— COMPLETE THE FOLLOWING —
A) Decide whether each statement agrees with the review of the Judy Chicago exhibition, answering yes or no and quoting the words of the review that settle it: (i) Massimiliano Gioni organized the exhibition alone. (ii) Visitors reach the first gallery after leaving the elevators on the second floor. (iii) The Dinner Party itself is displayed at the New Museum.
B) Put this sentence from the review of the Judy Chicago exhibition into Spanish: "Chicago’s vibrant Minimalist sculptures have not been discussed as often as some of her other bodies of work, and it was compelling to see them draw visitors into the exhibition."
C) Turn the paragraph of the review of the Judy Chicago exhibition that begins "Immediately to the left of the first central gallery" into a short bulleted list that keeps its main facts.

— PASSAGE —

WHOSE STORY? Talia Kwartler on Judy Chicago at the New Museum, New York
“If you bring Judy Chicago into the museum,” the artist said in the catalogue of her exhibition at the New Museum, speaking of herself in the third person, “you bring women’s history into the museum.” [1] Organized by Massimiliano Gioni, Gary Carrion-Murayari, Margot Norton, and Madeline Weisburg, “Judy Chicago: Herstory” lauds itself as the first comprehensive survey of Chicago’s work in New York, although it is one of several major shows dedicated to the artist in the past five years. [2] The exhibition certainly reflects aspects of “women’s history,” especially as it pertains to second-wave feminism in the United States. But its underlying conceit also creates problems for itself. If we accept Chicago’s gambit that the exhibition “bring[s] women’s history into the museum,” then we must acknowledge that it also reflects unsavory aspects of this history, which enact new forms of negation of women’s work. Of course, when visitors first arrive at “Judy Chicago: Herstory,” they do not see what has been left out.
Upon entering the exhibition, visitors seem to pass through a portal into a world where women are the key inhabitants. After exiting the elevators on the second floor, they are confronted with one of the most exhilarating galleries in the entire presentation; here, the sculptures Trinity (1965/2019) and Rainbow Pickett (1965/2021) frame the entrance with colored beams placed at a diagonal. Chicago’s vibrant Minimalist sculptures have not been discussed as often as some of her other bodies of work, and it was compelling to see them draw visitors into the exhibition. Beyond these sculptures are four works from the series Hoods (1964–65/2011), which glisten like the shiny car parts that give them their titles. Upon these slick surfaces, Chicago created abstract images that play with the visual language of scientific diagrams and traffic signs. Sometimes, vulvas and vaginas even emerge at the center of these tableaux. The cis-female body is felt right here at the beginning of – and throughout – the retrospective of this artist preoccupied with the idea of sexual difference.
Immediately to the left of the first central gallery are two spaces that highlight Chicago’s most famous projects: The Dinner Party (1974–79) and Womanhouse (1972). The Dinner Party is represented by a wall of Plate Line Drawings (1977–78) for the work. These are related to the ceramic plates that are the focal point of the table settings for the 39 notable women from history who comprise the allegorical party permanently on display at the Brooklyn Museum. Of course, it must be said that the majority of the women given place settings at The Dinner Party were white; Sacajawea was the only Native American woman represented, and Sojourner Truth was the only Black woman included. The absence of this work is palpable at the New Museum; the paintings from The Great Ladies Series (1971–73) and The Reincarnation Triptych (1973) installed alongside the drawings have to do a lot of work to account for what is quite obviously missing.

— Data records —
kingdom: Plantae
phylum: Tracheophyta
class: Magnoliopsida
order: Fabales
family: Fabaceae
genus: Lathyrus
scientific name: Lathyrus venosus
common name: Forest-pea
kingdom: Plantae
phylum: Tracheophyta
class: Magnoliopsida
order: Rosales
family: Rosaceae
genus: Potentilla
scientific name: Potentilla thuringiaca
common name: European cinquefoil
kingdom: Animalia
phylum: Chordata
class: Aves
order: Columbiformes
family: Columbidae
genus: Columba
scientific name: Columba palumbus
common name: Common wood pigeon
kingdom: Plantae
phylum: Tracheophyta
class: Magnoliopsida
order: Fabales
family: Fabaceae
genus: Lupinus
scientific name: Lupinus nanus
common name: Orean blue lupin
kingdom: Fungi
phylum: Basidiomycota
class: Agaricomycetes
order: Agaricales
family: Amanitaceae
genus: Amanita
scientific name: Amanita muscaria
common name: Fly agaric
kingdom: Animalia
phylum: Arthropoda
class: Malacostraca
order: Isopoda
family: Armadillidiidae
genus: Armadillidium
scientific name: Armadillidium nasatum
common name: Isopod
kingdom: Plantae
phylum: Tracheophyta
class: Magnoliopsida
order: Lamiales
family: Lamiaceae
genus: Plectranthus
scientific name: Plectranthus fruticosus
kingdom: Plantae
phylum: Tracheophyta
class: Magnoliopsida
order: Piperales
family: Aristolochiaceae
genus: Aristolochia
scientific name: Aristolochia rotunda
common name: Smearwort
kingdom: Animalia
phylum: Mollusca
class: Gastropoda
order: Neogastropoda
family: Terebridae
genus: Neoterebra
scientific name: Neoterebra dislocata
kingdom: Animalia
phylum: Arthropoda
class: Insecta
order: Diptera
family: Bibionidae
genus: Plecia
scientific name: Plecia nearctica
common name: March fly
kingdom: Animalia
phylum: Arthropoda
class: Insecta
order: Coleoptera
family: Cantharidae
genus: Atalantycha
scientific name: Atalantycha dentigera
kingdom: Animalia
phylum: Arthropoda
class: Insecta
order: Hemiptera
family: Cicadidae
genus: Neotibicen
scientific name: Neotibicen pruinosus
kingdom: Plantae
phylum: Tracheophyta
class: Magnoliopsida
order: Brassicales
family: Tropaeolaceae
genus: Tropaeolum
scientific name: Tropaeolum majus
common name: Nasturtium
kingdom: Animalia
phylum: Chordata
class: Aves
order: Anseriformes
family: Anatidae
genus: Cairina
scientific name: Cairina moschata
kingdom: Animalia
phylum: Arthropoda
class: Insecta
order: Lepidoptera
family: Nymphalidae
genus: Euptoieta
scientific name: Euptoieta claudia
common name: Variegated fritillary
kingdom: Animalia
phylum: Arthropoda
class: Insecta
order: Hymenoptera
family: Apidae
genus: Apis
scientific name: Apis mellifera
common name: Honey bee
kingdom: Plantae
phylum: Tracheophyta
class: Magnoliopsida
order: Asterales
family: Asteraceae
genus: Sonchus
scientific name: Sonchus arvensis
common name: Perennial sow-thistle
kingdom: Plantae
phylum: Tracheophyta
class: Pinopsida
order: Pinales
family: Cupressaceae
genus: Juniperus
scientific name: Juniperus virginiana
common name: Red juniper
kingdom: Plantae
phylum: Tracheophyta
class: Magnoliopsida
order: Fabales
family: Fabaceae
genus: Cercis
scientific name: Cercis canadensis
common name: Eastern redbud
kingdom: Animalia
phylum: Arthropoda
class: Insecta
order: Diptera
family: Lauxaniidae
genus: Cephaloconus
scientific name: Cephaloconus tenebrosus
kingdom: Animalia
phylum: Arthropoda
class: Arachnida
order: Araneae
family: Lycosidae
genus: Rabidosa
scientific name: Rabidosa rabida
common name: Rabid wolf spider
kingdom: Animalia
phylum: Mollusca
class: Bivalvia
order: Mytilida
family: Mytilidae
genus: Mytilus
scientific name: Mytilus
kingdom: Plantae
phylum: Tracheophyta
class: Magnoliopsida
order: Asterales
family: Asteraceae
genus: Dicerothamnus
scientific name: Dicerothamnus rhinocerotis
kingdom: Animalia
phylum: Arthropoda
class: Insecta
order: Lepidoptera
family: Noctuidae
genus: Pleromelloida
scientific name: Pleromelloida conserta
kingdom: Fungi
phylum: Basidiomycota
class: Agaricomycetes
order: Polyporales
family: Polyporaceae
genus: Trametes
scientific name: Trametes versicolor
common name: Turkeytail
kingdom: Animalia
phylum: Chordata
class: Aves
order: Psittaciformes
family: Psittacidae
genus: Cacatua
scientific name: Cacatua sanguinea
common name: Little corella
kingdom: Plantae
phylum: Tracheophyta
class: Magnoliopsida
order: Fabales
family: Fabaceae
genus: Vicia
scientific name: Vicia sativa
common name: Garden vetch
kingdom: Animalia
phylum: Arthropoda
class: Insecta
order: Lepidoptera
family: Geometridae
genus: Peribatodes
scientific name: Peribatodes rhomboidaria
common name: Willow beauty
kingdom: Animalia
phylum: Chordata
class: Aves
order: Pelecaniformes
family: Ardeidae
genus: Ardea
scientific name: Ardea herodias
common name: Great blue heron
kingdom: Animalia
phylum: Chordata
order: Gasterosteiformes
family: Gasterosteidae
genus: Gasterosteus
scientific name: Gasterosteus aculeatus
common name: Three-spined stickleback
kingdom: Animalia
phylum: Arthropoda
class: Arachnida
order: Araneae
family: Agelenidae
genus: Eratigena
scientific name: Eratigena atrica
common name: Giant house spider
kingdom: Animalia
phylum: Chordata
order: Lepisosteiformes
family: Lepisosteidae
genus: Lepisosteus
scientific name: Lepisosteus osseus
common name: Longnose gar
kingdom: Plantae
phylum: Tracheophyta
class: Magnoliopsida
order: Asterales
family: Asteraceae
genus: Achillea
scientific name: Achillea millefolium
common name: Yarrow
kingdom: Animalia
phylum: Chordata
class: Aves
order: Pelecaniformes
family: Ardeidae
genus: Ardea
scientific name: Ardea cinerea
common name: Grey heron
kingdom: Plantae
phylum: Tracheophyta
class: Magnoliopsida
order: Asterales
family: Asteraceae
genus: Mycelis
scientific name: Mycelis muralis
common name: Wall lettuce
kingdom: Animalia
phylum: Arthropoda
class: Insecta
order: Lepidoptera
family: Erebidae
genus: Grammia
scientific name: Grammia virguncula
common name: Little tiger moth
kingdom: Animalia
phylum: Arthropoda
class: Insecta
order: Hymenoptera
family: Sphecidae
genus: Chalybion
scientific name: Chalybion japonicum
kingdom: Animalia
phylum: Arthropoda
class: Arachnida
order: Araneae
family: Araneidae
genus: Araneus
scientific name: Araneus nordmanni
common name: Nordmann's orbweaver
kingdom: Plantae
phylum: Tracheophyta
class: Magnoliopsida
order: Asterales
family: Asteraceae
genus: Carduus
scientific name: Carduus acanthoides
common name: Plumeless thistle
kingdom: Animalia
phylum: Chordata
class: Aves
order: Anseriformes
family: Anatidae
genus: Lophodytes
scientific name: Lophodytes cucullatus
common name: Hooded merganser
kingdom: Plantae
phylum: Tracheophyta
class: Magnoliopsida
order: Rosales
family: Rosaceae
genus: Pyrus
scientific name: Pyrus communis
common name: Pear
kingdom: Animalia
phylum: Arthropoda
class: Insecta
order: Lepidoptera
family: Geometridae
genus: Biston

— TASK RESULTS —
A)
(i) No: "Organized by Massimiliano Gioni, Gary Carrion-Murayari, Margot Norton, and Madeline Weisburg"
(ii) Yes: "After exiting the elevators on the second floor, they are confronted with one of the most exhilarating galleries in the entire presentation"
(iii) No: "The absence of this work is palpable at the New Museum"

B) Las vibrantes esculturas minimalistas de Chicago no se han comentado tan a menudo como otros conjuntos de su obra, y resultó cautivador ver cómo atraían a los visitantes hacia la exposición.

C)
- Two spaces to the left of the first central gallery highlight The Dinner Party (1974–79) and Womanhouse (1972).
- The Dinner Party appears only as a wall of Plate Line Drawings (1977–78).
- The drawings relate to the ceramic plates at the center of the place settings for 39 notable women from history. That allegorical party is permanently on display at the Brooklyn Museum.
- Most of the women honored were white. Sacajawea was the only Native American woman, and Sojourner Truth the only Black woman.
- The work's absence is palpable at the New Museum. Paintings from The Great Ladies Series (1971–73) and The Reincarnation Triptych (1973) must make up for what is missing.